2 Daniel Schönpflug, Restauration et violence politique. L’attentat de Ludwig Sand dans son contexte européen, in: Jean-Claude Caron / Jean-Philippe Luis (Hrsg.), Rien appris, rien oublié? Les Restaurations dans l’Europe postnapoléonienne (1814–1830), Rennes 2015, S. 427–438; Sylvia Schraut, Wie der Hass gegen den Staatsrath Kotzebue und der Gedanke, ihn zu ermorden, in Sand entstand. Ein politischer Mord und seine Nachwirkungen, in: Christine Hikel / Sylvia Schraut (Hrsg.), Terrorismus und Geschlecht. Politische Gewalt in Europa seit dem 19. Jahrhundert, Frankfurt am Main 2012, S. 145–166.
3 Siehe etwa die exzellente Studie von des französischen Djihad-Spezialisten Farhad Khosrokhavar, Le nouveau Jihad en Occident, Paris 2018.
4 Claudia Verhoven, The Old Man Karakozov.
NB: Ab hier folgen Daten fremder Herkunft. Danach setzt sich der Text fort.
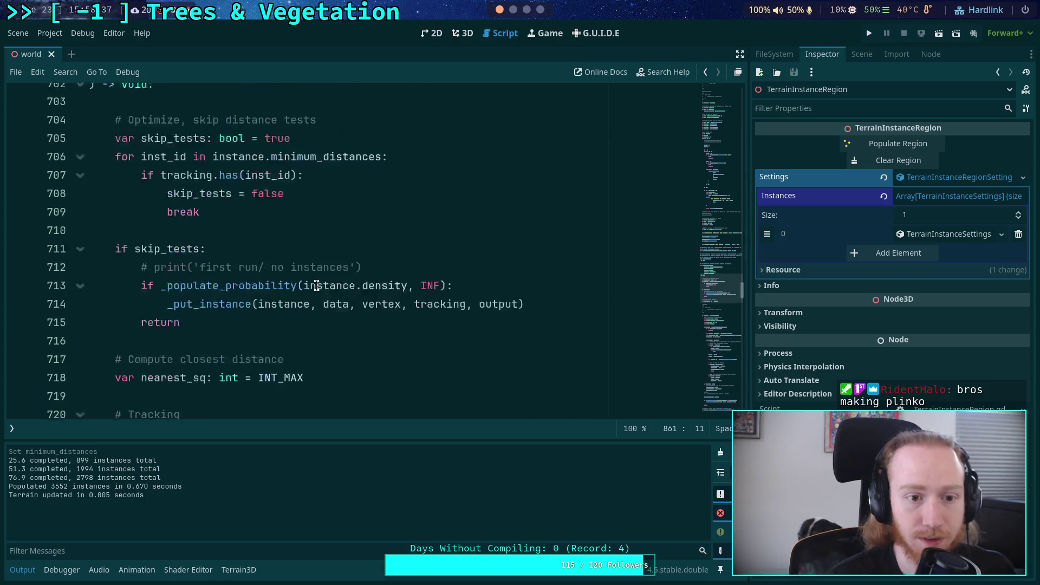
{"action": "scroll", "coordinate": [328, 287], "scroll_direction": "up", "scroll_amount": 20}
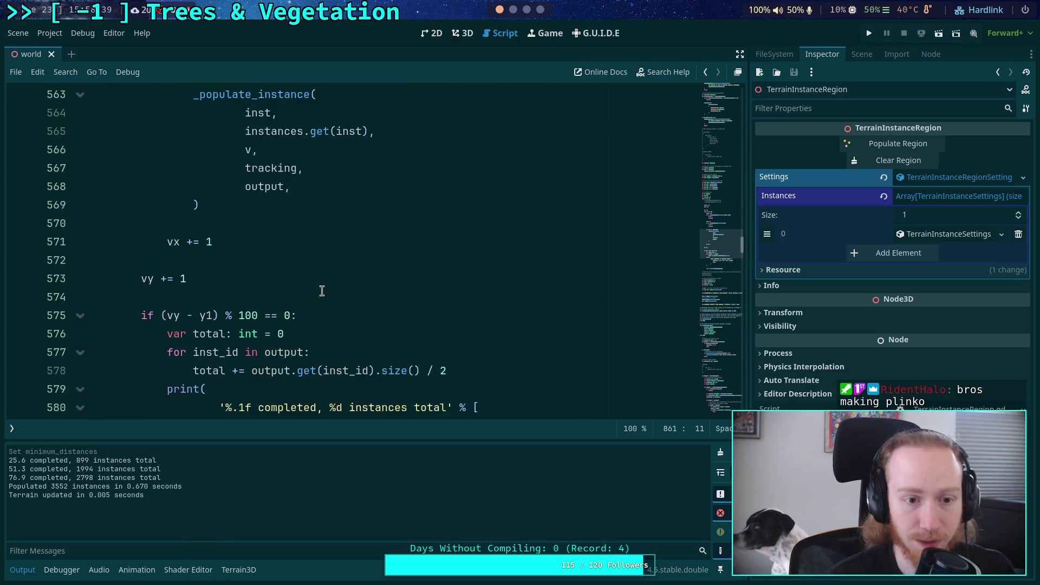
{"action": "scroll", "coordinate": [299, 293], "scroll_direction": "up", "scroll_amount": 7}
{"action": "scroll", "coordinate": [290, 283], "scroll_direction": "down", "scroll_amount": 10}
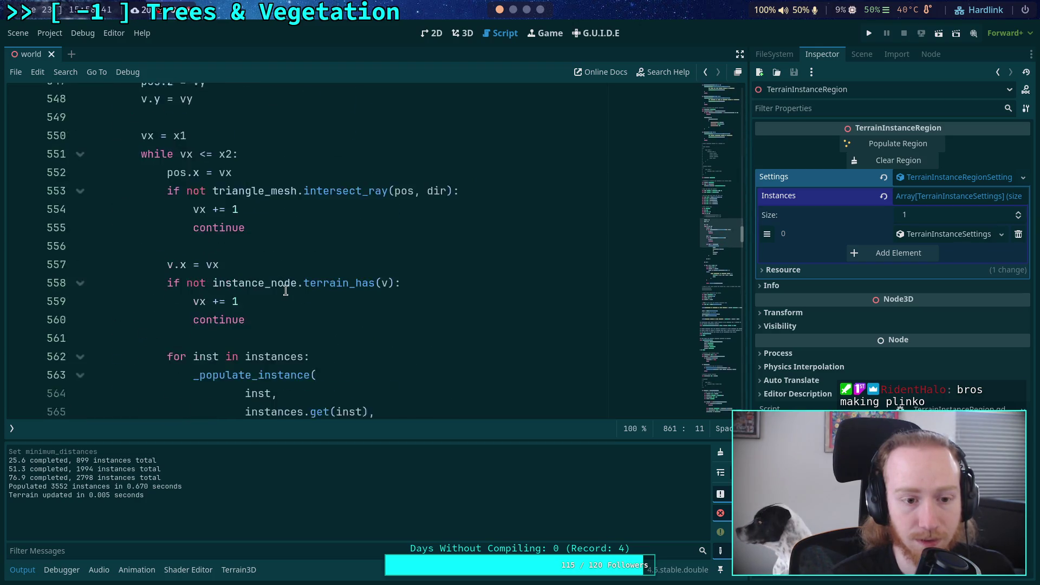
{"action": "scroll", "coordinate": [225, 279], "scroll_direction": "down", "scroll_amount": 8}
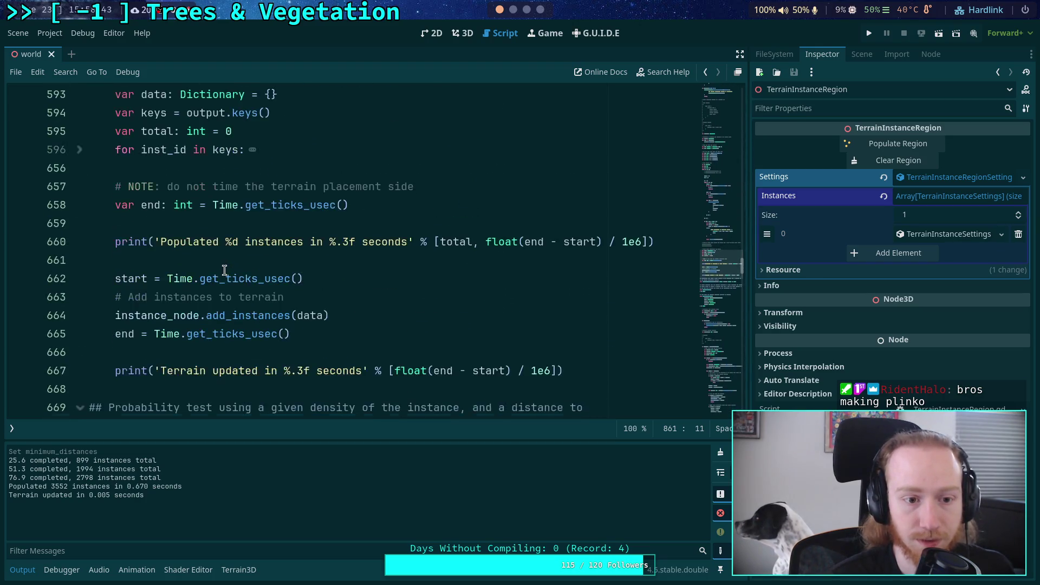
{"action": "left_click", "coordinate": [80, 150]}
Uncomment the tx and tz wiggle offset lines (0.7 * randf() - 0.35), then return to 3D
{"action": "scroll", "coordinate": [204, 216], "scroll_direction": "down", "scroll_amount": 4}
Imperial Russia, Modernity, and the Birth of Terrorism, Ithaca 2009; Carola Dietze, Die Erfindung des Terrorismus in Europa, Russland und den USA 1858–1866, Hamburg 2016.
5 Vgl. Dietze, Erfindung, S. 603.
6 Vgl. Schraut, Hass, S. 7–22 u. S. 145–168. Bezeichnenderweise zitiert Zimmermann zwar Schrauts Publikation, jedoch mit falschem Titel und Autorinnenschaft.